---------- Dataset
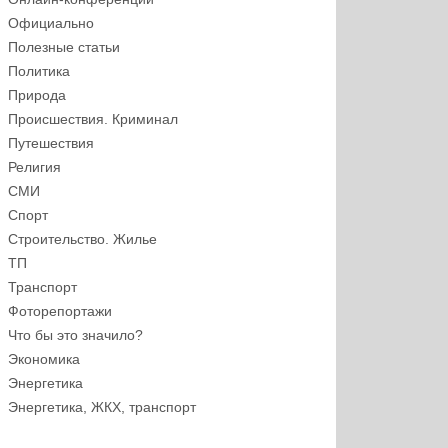
Официально
Полезные статьи
Политика
Природа
Происшествия. Криминал
Путешествия
Религия
СМИ
Спорт
Строительство. Жилье
ТП
Транспорт
Фоторепортажи
Что бы это значило?
Экономика
Энергетика
Энергетика, ЖКХ, транспорт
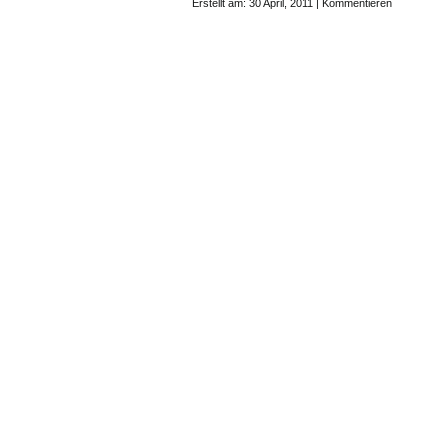
Erstellt am: 30 April, 2011 |
Kommentieren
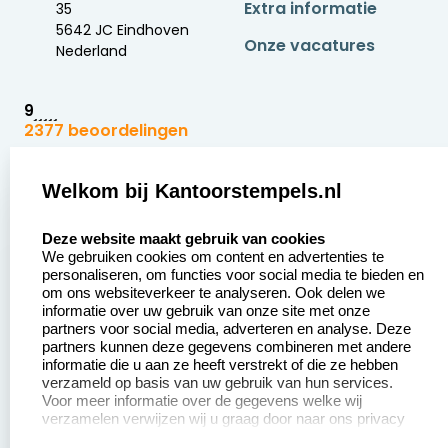
Extra informatie
35
5642 JC Eindhoven
Onze vacatures
Nederland
9
2377 beoordelingen
Zakelijk:
Klantenservice:
Welkom bij Kantoorstempels.nl
select language
Aanvraag op maat
Contact opnemen
Deze website maakt gebruik van cookies
We gebruiken cookies om content en advertenties te
Betaling &
Veel gestelde vragen
personaliseren, om functies voor social media te bieden en
Verzending
om ons websiteverkeer te analyseren. Ook delen we
Retourneren
informatie over uw gebruik van onze site met onze
Wederverkoper
partners voor social media, adverteren en analyse. Deze
Herroepingsrecht
worden
partners kunnen deze gegevens combineren met andere
informatie die u aan ze heeft verstrekt of die ze hebben
Sale
verzameld op basis van uw gebruik van hun services.
Voor meer informatie over de gegevens welke wij
verzamelen verwijzen wij u graag door naar ons privacy
statement.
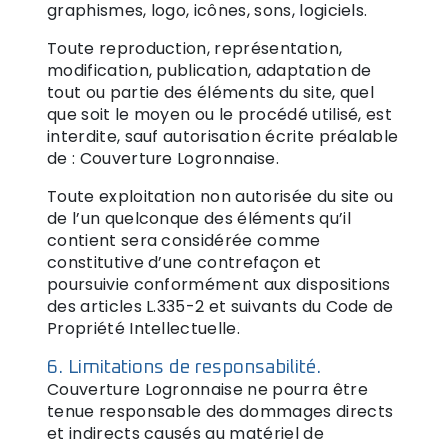
graphismes, logo, icônes, sons, logiciels.
Toute reproduction, représentation,
modification, publication, adaptation de
tout ou partie des éléments du site, quel
que soit le moyen ou le procédé utilisé, est
interdite, sauf autorisation écrite préalable
de : Couverture Logronnaise.
Toute exploitation non autorisée du site ou
de l’un quelconque des éléments qu’il
contient sera considérée comme
constitutive d’une contrefaçon et
poursuivie conformément aux dispositions
des articles L.335-2 et suivants du Code de
Propriété Intellectuelle.
6. Limitations de responsabilité.
Couverture Logronnaise ne pourra être
tenue responsable des dommages directs
et indirects causés au matériel de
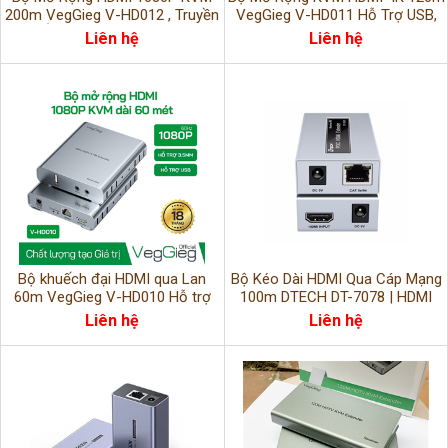
200m VegGieg V-HD012 , Truyền
VegGieg V-HD011 Hỗ Trợ USB,
Hình Ảnh & USB Qua Cáp Mạng
Âm Thanh, Điều Khiển Từ Xa
Liên hệ
Liên hệ
Bộ khuếch đại HDMI qua Lan
Bộ Kéo Dài HDMI Qua Cáp Mạng
60m VegGieg V-HD010 Hỗ trợ
100m DTECH DT-7078 | HDMI
USB & Âm thanh, Full HD 1080P
Extender Có IR | Hỗ Trợ POC |
Liên hệ
Liên hệ
CAT6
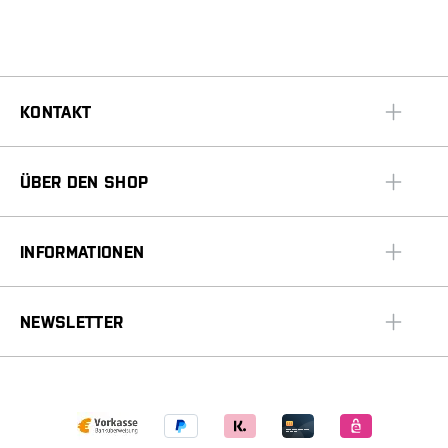
KONTAKT
ÜBER DEN SHOP
INFORMATIONEN
NEWSLETTER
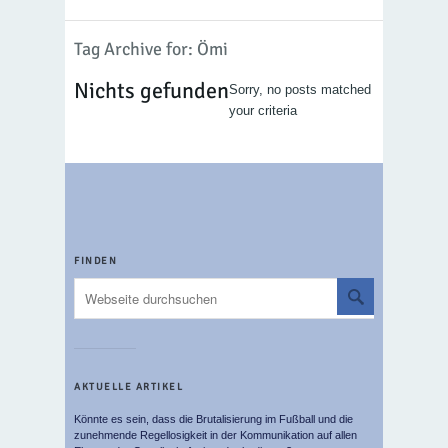
Tag Archive for: Ömi
Nichts gefunden
Sorry, no posts matched
your criteria
FINDEN
AKTUELLE ARTIKEL
Könnte es sein, dass die Brutalisierung im Fußball und die
zunehmende Regellosigkeit in der Kommunikation auf allen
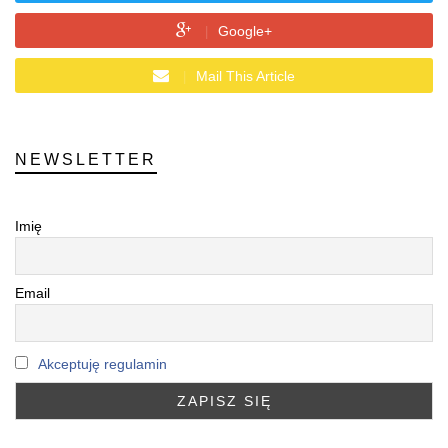
Google+
Mail This Article
NEWSLETTER
Imię
Email
Akceptuję regulamin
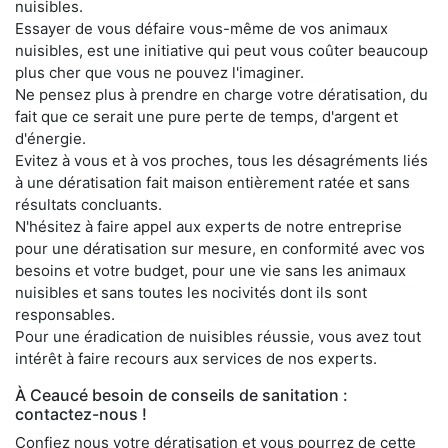
nuisibles.
Essayer de vous défaire vous-même de vos animaux
nuisibles, est une initiative qui peut vous coûter beaucoup
plus cher que vous ne pouvez l'imaginer.
Ne pensez plus à prendre en charge votre dératisation, du
fait que ce serait une pure perte de temps, d'argent et
d'énergie.
Evitez à vous et à vos proches, tous les désagréments liés
à une dératisation fait maison entièrement ratée et sans
résultats concluants.
N'hésitez à faire appel aux experts de notre entreprise
pour une dératisation sur mesure, en conformité avec vos
besoins et votre budget, pour une vie sans les animaux
nuisibles et sans toutes les nocivités dont ils sont
responsables.
Pour une éradication de nuisibles réussie, vous avez tout
intérêt à faire recours aux services de nos experts.
À Ceaucé besoin de conseils de sanitation :
contactez-nous !
Confiez nous votre dératisation et vous pourrez de cette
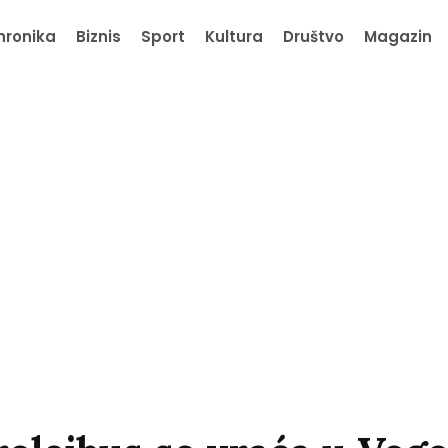
hronika
Biznis
Sport
Kultura
Društvo
Magazin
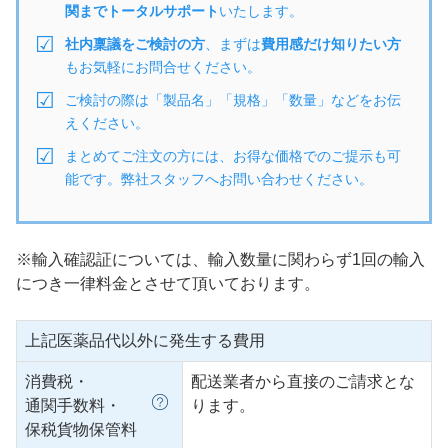
関までトータルサポート
いたします。
社内稟議をご検討の方
、まずは
費用感だけ知りたい方
もお気軽にお問合せください。
ご検討の際は「製品名」「規格」「数量」などをお伝
えください。
まとめてご注文の方には、お得な価格でのご提示も可
能です。弊社スタッフへお問い合わせください。
※輸入確認証については、輸入数量に関わらず1回の輸入
につき一律料金とさせて頂いております。
上記医薬品代以外に発生する費用
消費税・
配送業者から直接のご請求とな
通関手数料・
ります。
保税貨物保管料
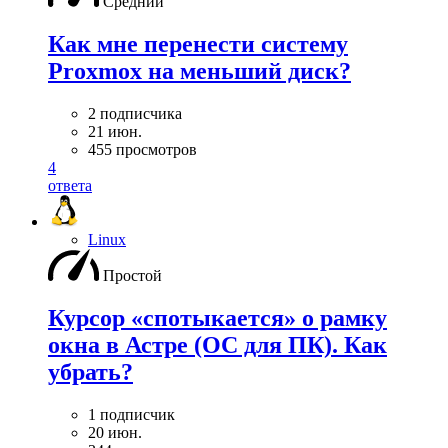
Средний
Как мне перенести систему
Proxmox на меньший диск?
2 подписчика
21 июн.
455 просмотров
4
ответа
Linux
Простой
Курсор «спотыкается» о рамку
окна в Астре (ОС для ПК). Как
убрать?
1 подписчик
20 июн.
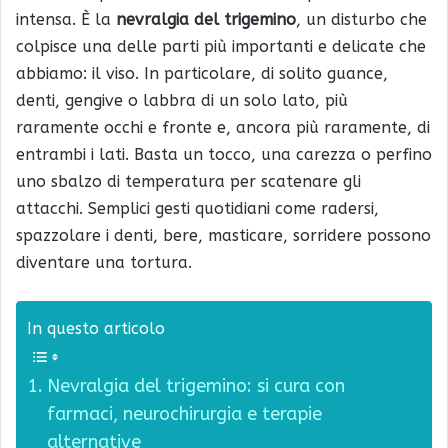
intensa. È la
nevralgia del trigemino
, un disturbo che
colpisce una delle parti più importanti e delicate che
abbiamo: il viso. In particolare, di solito guance,
denti, gengive o labbra di un solo lato, più
raramente occhi e fronte e, ancora più raramente, di
entrambi i lati. Basta un tocco, una carezza o perfino
uno sbalzo di temperatura per scatenare gli
attacchi. Semplici gesti quotidiani come radersi,
spazzolare i denti, bere, masticare, sorridere possono
diventare una tortura.
In questo articolo
Nevralgia del trigemino: si cura con
farmaci, neurochirurgia e terapie
alternative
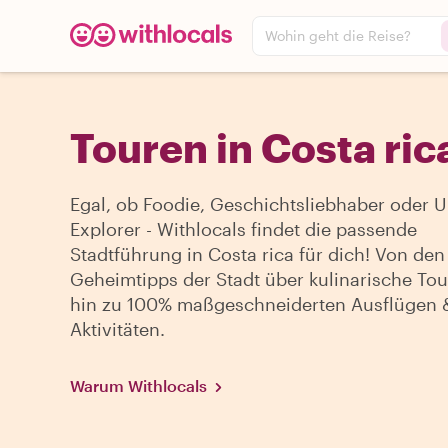
Wohin geht die Reise?
Touren in Costa ric
Egal, ob Foodie, Geschichtsliebhaber oder 
Explorer - Withlocals findet die passende
Stadtführung in Costa rica für dich! Von den
Geheimtipps der Stadt über kulinarische Tou
hin zu 100% maßgeschneiderten Ausflügen 
Aktivitäten.
Warum Withlocals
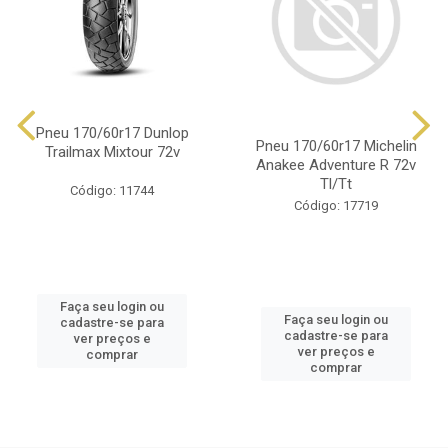
Pneu 170/60r17 Dunlop
Pneu 170/60r17 Michelin
Trailmax Mixtour 72v
Anakee Adventure R 72v
Tl/Tt
Código: 11744
Código: 17719
Faça seu login ou
Faça seu login ou
cadastre-se para
cadastre-se para
ver preços e
ver preços e
comprar
comprar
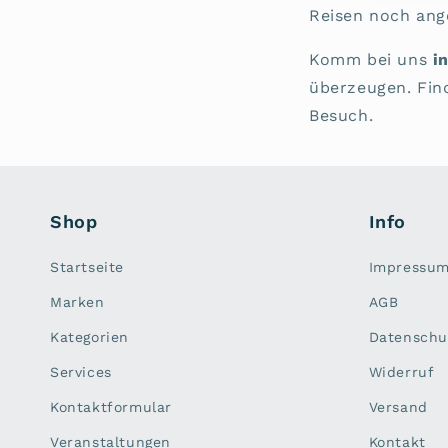
Reisen noch an
Komm bei uns
i
überzeugen. Find
Besuch.
Shop
Info
Startseite
Impressu
Marken
AGB
Kategorien
Datenschu
Services
Widerruf
Kontaktformular
Versand
Veranstaltungen
Kontakt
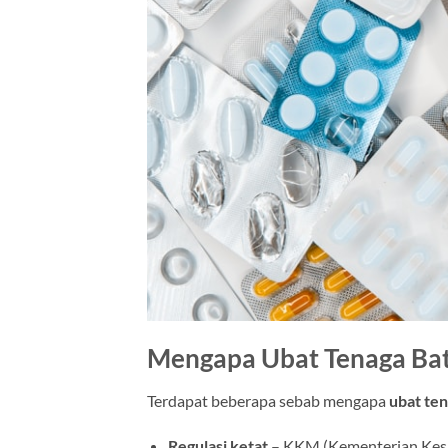
Mengapa Ubat Tenaga Bati
Terdapat beberapa sebab mengapa
ubat ten
Regulasi ketat
– KKM (Kementerian Kesi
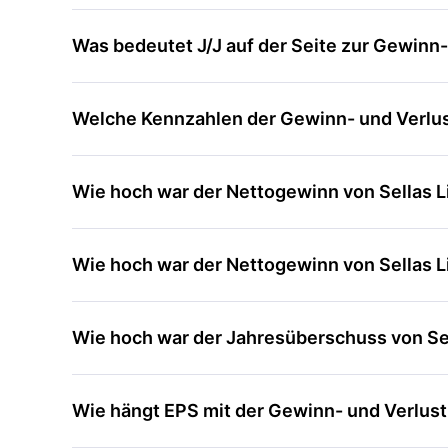
Was bedeutet J/J auf der Seite zur Gewinn
Welche Kennzahlen der Gewinn- und Verlus
Wie hoch war der Nettogewinn von Sellas Li
Wie hoch war der Nettogewinn von Sellas Li
Wie hoch war der Jahresüberschuss von Sel
Wie hängt EPS mit der Gewinn- und Verlu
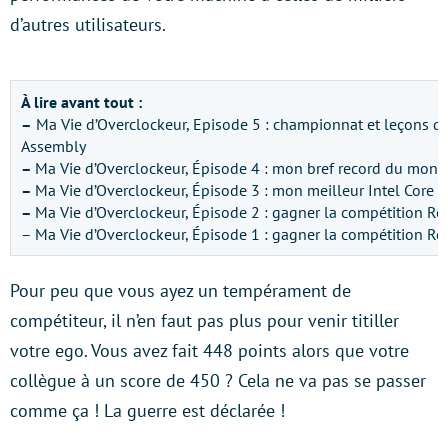
d’autres utilisateurs.
À lire avant tout :
–
Ma Vie d’Overclockeur, Episode 5 : championnat et leçons d
Assembly
–
Ma Vie d’Overclockeur, Épisode 4 : mon bref record du mond
–
Ma Vie d’Overclockeur, Épisode 3 : mon meilleur Intel Core
–
Ma Vie d’Overclockeur, Épisode 2 : gagner la compétition Re
– Ma Vie d’Overclockeur, Épisode 1 : gagner la compétition R
Pour peu que vous ayez un tempérament de
compétiteur, il n’en faut pas plus pour venir titiller
votre ego. Vous avez fait 448 points alors que votre
collègue à un score de 450 ? Cela ne va pas se passer
comme ça ! La guerre est déclarée !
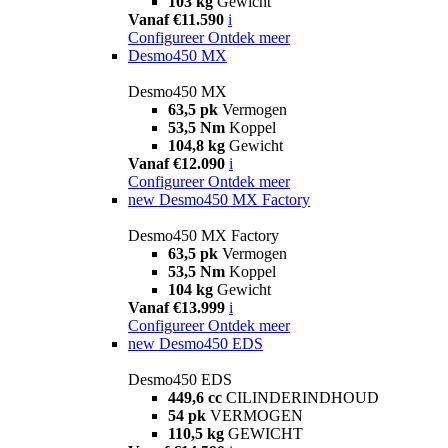
103 kg
Gewicht
Vanaf €11.590
i
Configureer
Ontdek meer
Desmo450 MX
Desmo450 MX
63,5 pk
Vermogen
53,5 Nm
Koppel
104,8 kg
Gewicht
Vanaf €12.090
i
Configureer
Ontdek meer
new
Desmo450 MX Factory
Desmo450 MX Factory
63,5 pk
Vermogen
53,5 Nm
Koppel
104 kg
Gewicht
Vanaf €13.999
i
Configureer
Ontdek meer
new
Desmo450 EDS
Desmo450 EDS
449,6 cc
CILINDERINDHOUD
54 pk
VERMOGEN
110,5 kg
GEWICHT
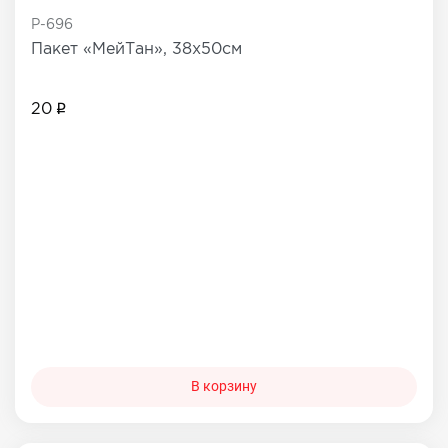
P-696
Пакет «МейТан», 38х50см
20
В корзину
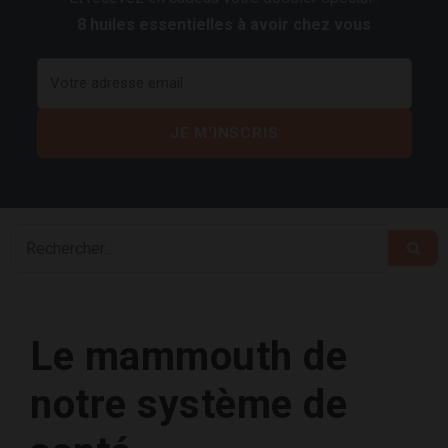
8 huiles essentielles à avoir chez vous
Le mammouth de
notre système de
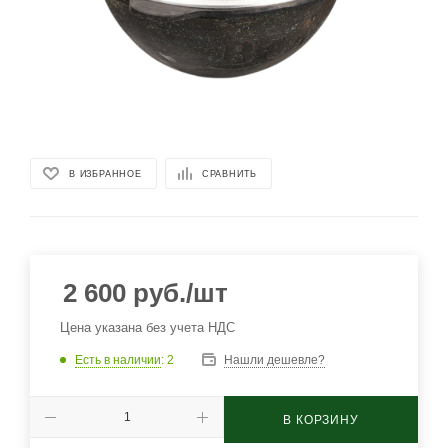
В ИЗБРАННОЕ
СРАВНИТЬ
2 600
руб.
/шт
Цена указана без учета НДС
Есть в наличии
: 2
Нашли дешевле?
В КОРЗИНУ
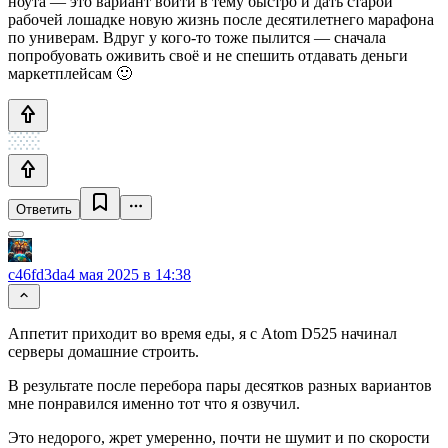
ноута — это вариант войти в тему быстро и дать старой
рабочей лошадке новую жизнь после десятилетнего марафона
по универам. Вдруг у кого-то тоже пылится — сначала
попробуовать оживить своё и не спешить отдавать деньги
маркетплейсам 🙂
Ответить
c46fd3da
4 мая 2025 в 14:38
Аппетит приходит во время еды, я с Atom D525 начинал
серверы домашние строить.
В результате после перебора пары десятков разных вариантов
мне понравился именно тот что я озвучил.
Это недорого, жрет умеренно, почти не шумит и по скорости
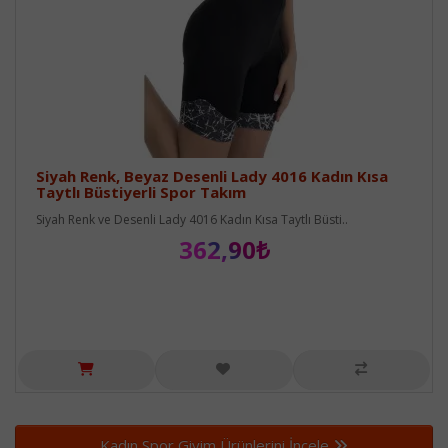
Siyah Renk, Beyaz Desenli Lady 4016 Kadın Kısa
Taytlı Büstiyerli Spor Takım
Siyah Renk ve Desenli Lady 4016 Kadın Kısa Taytlı Büsti..
362,90₺
Kadın Spor Giyim Ürünlerini İncele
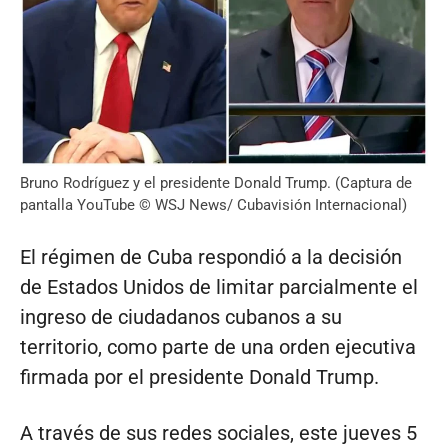
Bruno Rodríguez y el presidente Donald Trump. (Captura de
pantalla YouTube © WSJ News/ Cubavisión Internacional)
El régimen de Cuba respondió a la decisión
de Estados Unidos de limitar parcialmente el
ingreso de ciudadanos cubanos a su
territorio, como parte de una orden ejecutiva
firmada por el presidente Donald Trump.
A través de sus redes sociales, este jueves 5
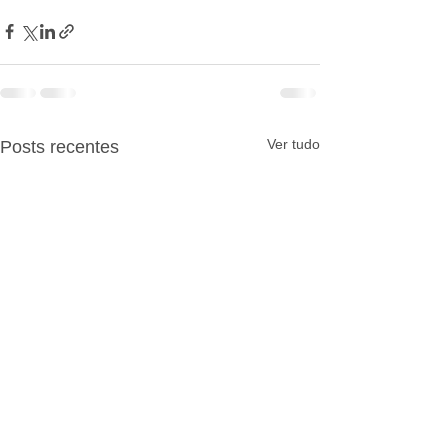
Ver tudo
Posts recentes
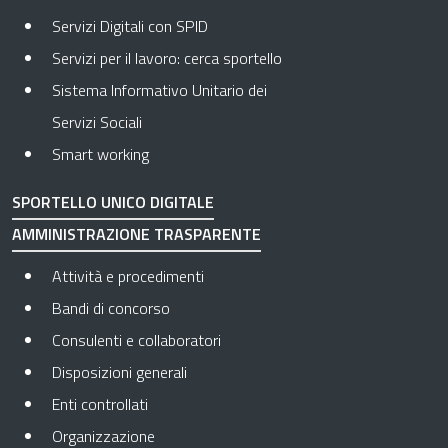
Servizi Digitali con SPID
Servizi per il lavoro: cerca sportello
Sistema Informativo Unitario dei
Servizi Sociali
Smart working
SPORTELLO UNICO DIGITALE
AMMINISTRAZIONE TRASPARENTE
Apre in una nuova scheda
Attività e procedimenti
Apre in una nuova scheda
Bandi di concorso
Apre in una nuova scheda
Consulenti e collaboratori
Apre in una nuova scheda
Disposizioni generali
Apre in una nuova scheda
Enti controllati
Apre in una nuova scheda
Organizzazione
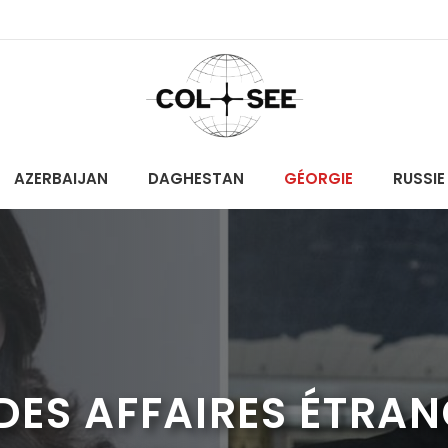
AZERBAIJAN
DAGHESTAN
GÉORGIE
RUSSIE
 DES AFFAIRES ÉTRA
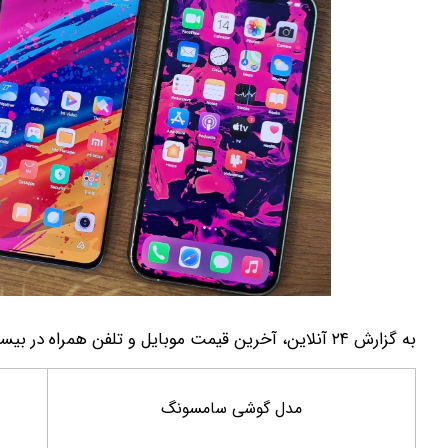
به گزارش ۲۴ آنلاین، آخرین قیمت موبایل و تلفن همراه در بیست و ششم اردیبهشت ۱۴۰۵ به شرح زیر است:
مدل گوشی سامسونگ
--------------------
- Task to complete:
Print exactly the lines of the listing above starting at the line containing "2377 beoordelingen" and ending at the line containing "Wederverkoper", both included.

- Answer section:
2377 beoordelingen
Zakelijk:
Klantenservice:
Welkom bij Kantoorstempels.nl
select language
Aanvraag op maat
Contact opnemen
Deze website maakt gebruik van cookies
We gebruiken cookies om content en advertenties te
Betaling &
Veel gestelde vragen
personaliseren, om functies voor social media te bieden en
Verzending
om ons websiteverkeer te analyseren. Ook delen we
Retourneren
informatie over uw gebruik van onze site met onze
Wederverkoper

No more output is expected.